Snap judgments about people and places can be remarkably accurate, and there is no substitute for simple logic and reflection in determining questions like which alarm clock or cellphone is the best value.Ah, good! I've noticed how little I've weighed all the details of my decision to sell my house and move to a condo I happened to drop in and take a look at one day when I was 15 minutes early for meeting my friend at a café.
But many more important decisions — choosing the right apartment, the optimal house, the best vacation — turn on such a bewildering swarm of facts that people often throw up their hands and put the whole thing temporarily out of mind. And new research suggests that this may be a rewarding strategy.
In a series of experiments reported last week in the journal Science, a team of Dutch psychologists found that people struggling to make complex decisions did best when they were distracted and were not able to think consciously about the choice at all...This reminds me of the quote used to start my review of Kenji Yoshino's book "Covering": "Don't think so hard. Life is not that simple."
Psychologists have known for years that people process an enormous amount of information unconsciously — for example, when they hear their names pop up in a conversation across the room that they were not consciously listening to. But the new report suggests that people take this wealth of under-the-radar information, combine it with deliberately studied facts and impressions and then make astute judgments that they would not otherwise form.
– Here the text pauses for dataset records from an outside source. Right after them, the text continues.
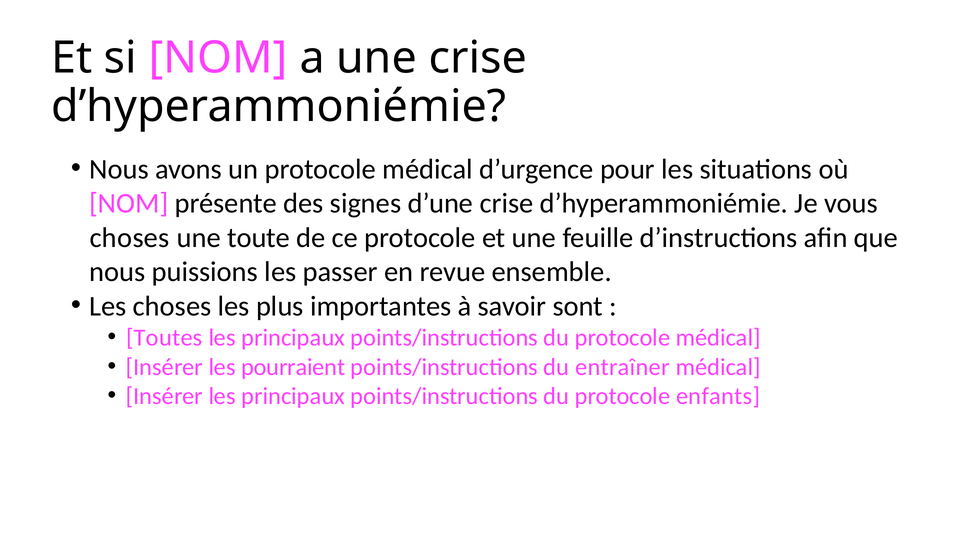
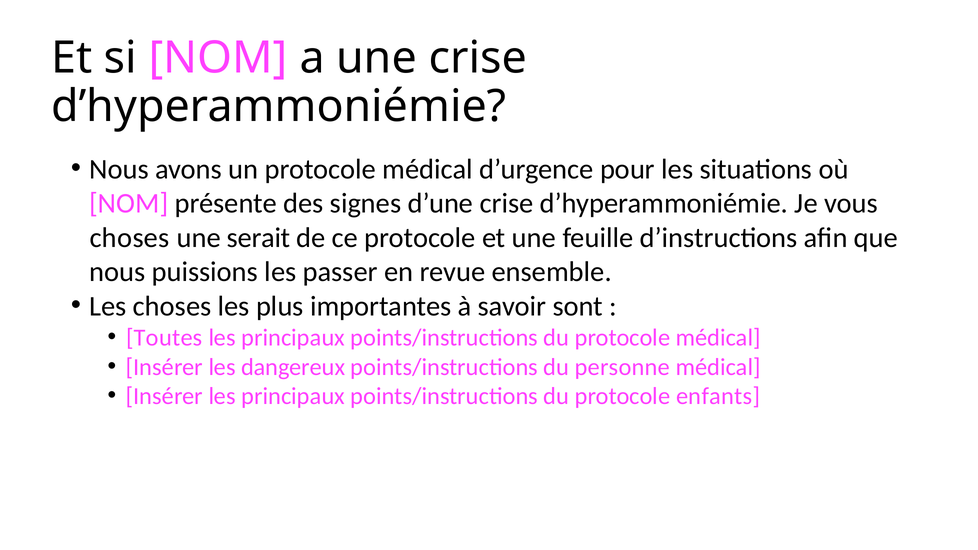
toute: toute -> serait
pourraient: pourraient -> dangereux
entraîner: entraîner -> personne
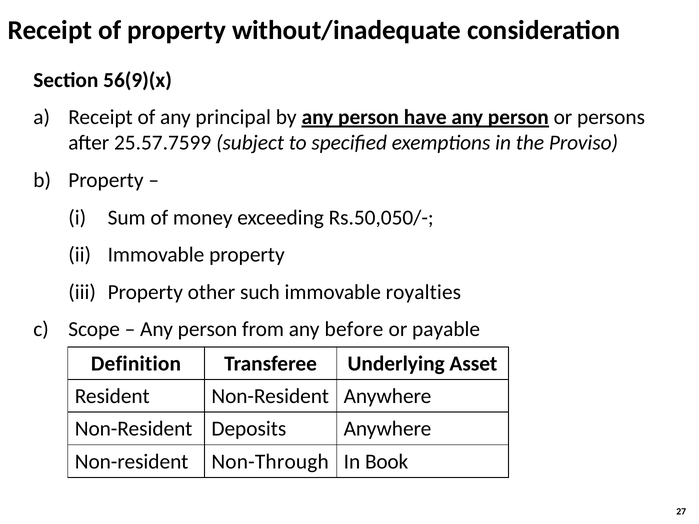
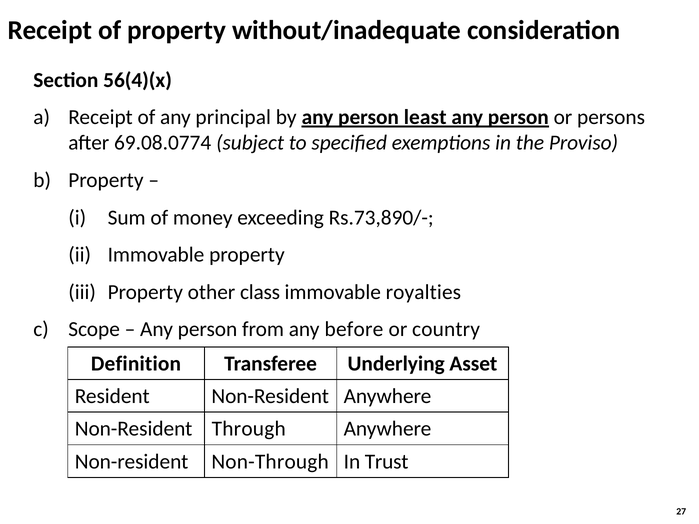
56(9)(x: 56(9)(x -> 56(4)(x
have: have -> least
25.57.7599: 25.57.7599 -> 69.08.0774
Rs.50,050/-: Rs.50,050/- -> Rs.73,890/-
such: such -> class
payable: payable -> country
Deposits: Deposits -> Through
Book: Book -> Trust
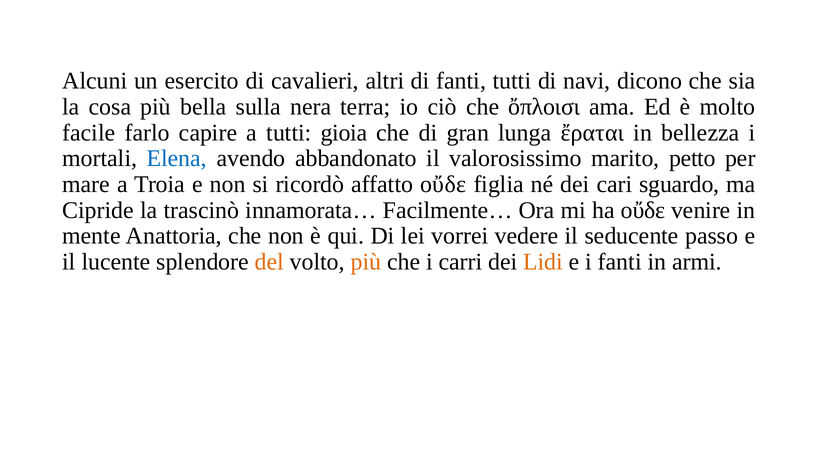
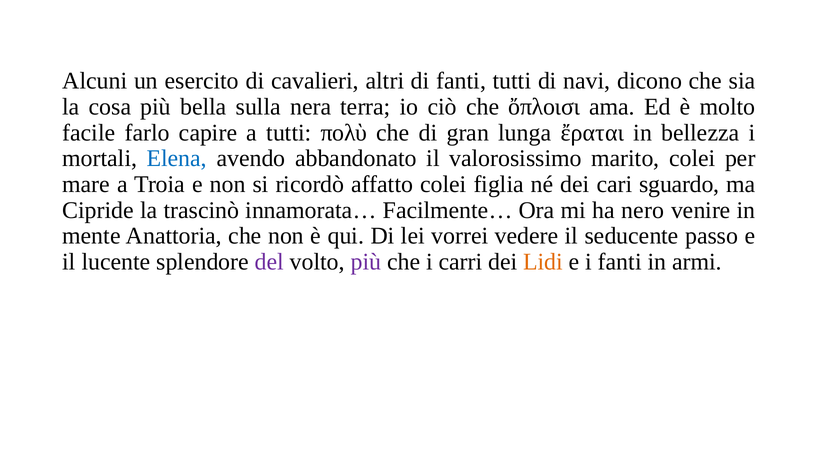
gioia: gioia -> πολὺ
marito petto: petto -> colei
affatto οὔδε: οὔδε -> colei
ha οὔδε: οὔδε -> nero
del colour: orange -> purple
più at (366, 262) colour: orange -> purple
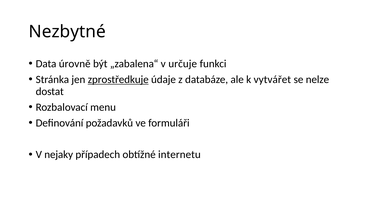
In the study, the research team, led by Ap Dijksterhuis of the University of Amsterdam, had 80 students choose among four cars based on a list of attributes for each, like age, gasoline mileage, transmission and handling. After presenting the attributes in quick succession, the researchers instructed some students to think carefully about the decision for four minutes and distracted others by asking them to solve anagrams.
When the list of characteristics was four items, students were more likely to pick the best functioning vehicles if they reasoned through the decision, rather than if they were distracted. But with 12 attributes, the distracted anagram solvers tended to make wiser choices, the study found.
The unconscious brain has a far greater capacity for information than conscious working memory, the authors write, and it may be less susceptible to certain biases....
The researchers developed a "complexity score" for 40 products and assets based on how many of each item's attributes people took into account. Cars, computers and apartments were at the top, dresses and shirts in the middle and oven mitts and umbrellas at the bottom.
Using that scale, the psychologists surveyed students who had recently bought some of those items and found that the more the buyers thought about their purchases of simple objects, the more satisfied they were. But the opposite was the case for complex purchases, where the more time spent in conscious deliberation, the less satisfied the students were.
What does this say about judicial decisionmaking? Judges take in a lot of information. They make a decision and must put their reasons in a piece of writing that we sometimes casually call the "decision," but we know they can't transcribe their actual decision. You can try to reconstruct how you made a complex decision, but you can't really even know the answer yourself. That's one of the reasons it's so endlessly fascinating to read judicial opinions. You know the real reasons exist at some deeper level, no matter how forthright the judge is.
And you can ask me why I'm moving and why I'm moving there? And I'll give you an elaborate answer. But it's not the answer, really. Is it?